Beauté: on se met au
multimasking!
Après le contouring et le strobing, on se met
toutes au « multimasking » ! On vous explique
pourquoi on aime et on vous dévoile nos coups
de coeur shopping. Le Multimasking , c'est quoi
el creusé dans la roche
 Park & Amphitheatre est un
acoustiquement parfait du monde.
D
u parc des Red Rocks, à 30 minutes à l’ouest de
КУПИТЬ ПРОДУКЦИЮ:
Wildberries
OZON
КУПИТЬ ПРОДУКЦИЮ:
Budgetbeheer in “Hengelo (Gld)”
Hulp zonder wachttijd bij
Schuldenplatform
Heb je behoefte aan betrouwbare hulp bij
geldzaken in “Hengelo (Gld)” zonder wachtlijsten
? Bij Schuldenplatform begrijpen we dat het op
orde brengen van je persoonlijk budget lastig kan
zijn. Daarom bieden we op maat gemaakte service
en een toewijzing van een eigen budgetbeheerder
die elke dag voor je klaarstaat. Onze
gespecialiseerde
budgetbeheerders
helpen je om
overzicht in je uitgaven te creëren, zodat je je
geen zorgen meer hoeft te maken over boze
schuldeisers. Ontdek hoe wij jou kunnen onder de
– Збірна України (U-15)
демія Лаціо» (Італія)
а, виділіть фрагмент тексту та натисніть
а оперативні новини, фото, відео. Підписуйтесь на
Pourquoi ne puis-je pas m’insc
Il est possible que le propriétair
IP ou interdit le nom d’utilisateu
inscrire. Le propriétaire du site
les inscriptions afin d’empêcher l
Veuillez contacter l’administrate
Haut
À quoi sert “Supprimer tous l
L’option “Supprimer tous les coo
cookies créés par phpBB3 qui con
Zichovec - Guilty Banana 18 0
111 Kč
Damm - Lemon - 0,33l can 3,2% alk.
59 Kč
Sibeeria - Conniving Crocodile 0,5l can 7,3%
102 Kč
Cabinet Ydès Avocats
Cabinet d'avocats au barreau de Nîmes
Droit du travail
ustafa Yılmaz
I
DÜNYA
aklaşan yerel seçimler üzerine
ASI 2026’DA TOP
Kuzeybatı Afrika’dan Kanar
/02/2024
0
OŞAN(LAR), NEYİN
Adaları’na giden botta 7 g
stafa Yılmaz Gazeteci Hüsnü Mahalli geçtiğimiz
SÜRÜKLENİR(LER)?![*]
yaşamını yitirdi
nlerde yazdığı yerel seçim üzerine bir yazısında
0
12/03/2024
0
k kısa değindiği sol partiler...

TASK TO COMPLETE:
Collect every line of the material above that contains the word "Schuldenplatform".

SOLUTION BELOW:
Schuldenplatform
? Bij Schuldenplatform begrijpen we dat het op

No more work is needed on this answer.